I also stopped looking at matter to validate Spirit. In other words, I stopped trying to “fix matter” and then peeking to see if there’d been a change, which isn’t what Christian Science healing is all about. A line from Science and Health had always helped me sort out the standpoint from which I was praying: “It is mental quackery to make disease a reality—to hold it as something seen and felt—and then to attempt its cure through Mind” (Science and Health, p. 395). This made it clear to me that if I made a reality out of the problem, then I was getting in my own way. Real healing is a natural yielding to the divine Love that is always guiding and governing me. I just had to get my own limited “vision” of living out of the way.

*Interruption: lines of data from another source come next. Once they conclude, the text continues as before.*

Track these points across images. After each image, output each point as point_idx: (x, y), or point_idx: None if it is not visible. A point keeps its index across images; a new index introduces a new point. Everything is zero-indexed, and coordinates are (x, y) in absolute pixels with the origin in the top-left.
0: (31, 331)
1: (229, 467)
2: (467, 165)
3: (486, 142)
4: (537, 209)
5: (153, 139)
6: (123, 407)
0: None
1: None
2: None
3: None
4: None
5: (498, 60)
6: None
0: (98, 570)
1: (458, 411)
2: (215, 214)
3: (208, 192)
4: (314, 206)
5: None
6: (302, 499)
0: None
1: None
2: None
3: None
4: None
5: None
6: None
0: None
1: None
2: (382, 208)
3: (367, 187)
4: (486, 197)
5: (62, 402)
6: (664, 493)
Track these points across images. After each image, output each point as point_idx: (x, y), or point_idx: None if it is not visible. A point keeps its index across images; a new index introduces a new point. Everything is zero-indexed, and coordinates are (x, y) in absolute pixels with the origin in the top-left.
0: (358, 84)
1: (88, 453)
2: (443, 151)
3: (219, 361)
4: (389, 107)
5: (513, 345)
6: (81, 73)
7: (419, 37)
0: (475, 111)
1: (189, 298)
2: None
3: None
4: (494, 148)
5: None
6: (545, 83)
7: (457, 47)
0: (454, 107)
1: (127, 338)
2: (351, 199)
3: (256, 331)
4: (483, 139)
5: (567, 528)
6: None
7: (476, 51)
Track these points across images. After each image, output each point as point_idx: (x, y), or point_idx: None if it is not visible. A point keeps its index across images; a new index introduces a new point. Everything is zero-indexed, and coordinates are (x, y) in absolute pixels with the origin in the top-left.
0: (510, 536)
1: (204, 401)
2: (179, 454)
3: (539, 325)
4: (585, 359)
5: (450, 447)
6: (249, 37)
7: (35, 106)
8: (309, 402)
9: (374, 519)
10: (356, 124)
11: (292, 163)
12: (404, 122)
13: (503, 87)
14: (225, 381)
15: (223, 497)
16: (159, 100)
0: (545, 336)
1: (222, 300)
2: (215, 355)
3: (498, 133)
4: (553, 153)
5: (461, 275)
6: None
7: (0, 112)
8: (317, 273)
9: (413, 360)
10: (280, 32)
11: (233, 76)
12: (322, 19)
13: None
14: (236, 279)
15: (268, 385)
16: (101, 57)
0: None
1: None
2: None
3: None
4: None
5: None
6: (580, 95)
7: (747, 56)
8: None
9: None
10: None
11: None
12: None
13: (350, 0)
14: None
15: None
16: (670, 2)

Checking for results happened less and less in the coming months. I don’t really know exactly when the healing occurred, but when I renewed my driver’s license, about a year after first deciding to pray about my eyesight, I passed the vision test without my glasses. My vision was perfect. And it has remained so ever since. This happened about 20 years ago.

Howard Cornett | Syracuse, New York, US

This testimony appeared in the Christian Science Sentinel. The statements made in these testimonies with regard to healing have been carefully verified by those who know of the healing or who can vouch for the integrity of the testifier.